Le courrier de l’industrie ne semble pas être resté lettre morte. Une enquête de POLLINIS basée sur des documents que l’ONG a obtenus de la Commission européenne dans le cadre d’une longue procédure juridique, montre la façon dont le comité a effectivement bloqué, pendant environ dix ans, la mise en place de nouvelles procédures d’évaluation des risques des pesticides pour les abeilles.

Découvrez comment le manque de transparence du SCoPAFF peut servir les intérêts de l’industrie

Lire l’enquête de POLLINIS

Alors que l’opacité qui couvre le SCoPAFF est censée le protéger de pressions externes, il apparaît dans cette enquête que certains de ses membres ont fait passer les intérêts de l’industrie avant ceux de l’environnement et des citoyens de l’Union européenne. En usant d’arguments semblables à ceux de l’agrochimie, le comité s’est opposé à la mise en œuvre de ces nouveaux protocoles de tests, dévoilant les contours d’un scandale dans lequel le secret décisionnel qui couvre le SCoPAFF offrirait à ses membres une impunité totale, et aux lobbys représentants des activités industrielles toxiques la possibilité d’agir dans l’ombre.

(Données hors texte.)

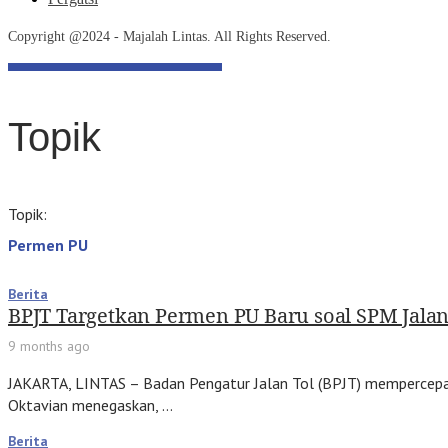
Copyright @2024 - Majalah Lintas. All Rights Reserved.
Topik
Topik:
Permen PU
Berita
BPJT Targetkan Permen PU Baru soal SPM Jalan 
9 months ago
JAKARTA, LINTAS – Badan Pengatur Jalan Tol (BPJT) mempercepat 
Oktavian menegaskan, …
Berita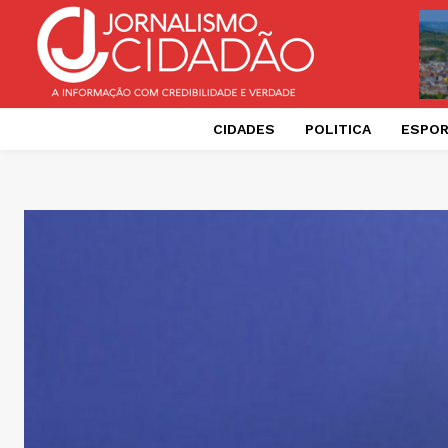
CIDADES
POLITICA
ESPO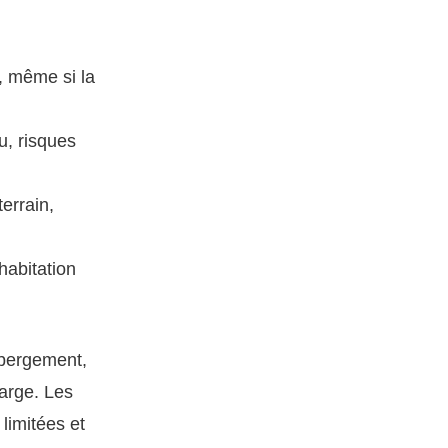
, même si la
au, risques
errain,
’habitation
ébergement,
arge. Les
 limitées et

L’opacité de ce comité sert les intérêts privés avant le bien commun, freine le développement de politiques protectrices de la biodiversité, et permet de faire du SCoPAFF un terrain de jeu idéal pour le lobby de l’agrochimie. Alors que la quantité d’insectes volants, desquels font partie de nombreux pollinisateurs, s’est effondrée de plus de 70 % en 30 ans en Europe de l’Ouest, la transparence des institutions apparaît être un préalable indispensable à la mise en place de réglementations favorables à la sauvegarde des abeilles, de l’ensemble des pollinisateurs et, plus largement, du Vivant.

 

POLLINIS mène actuellement une action en justice pour obtenir la transparence du SCoPAFF.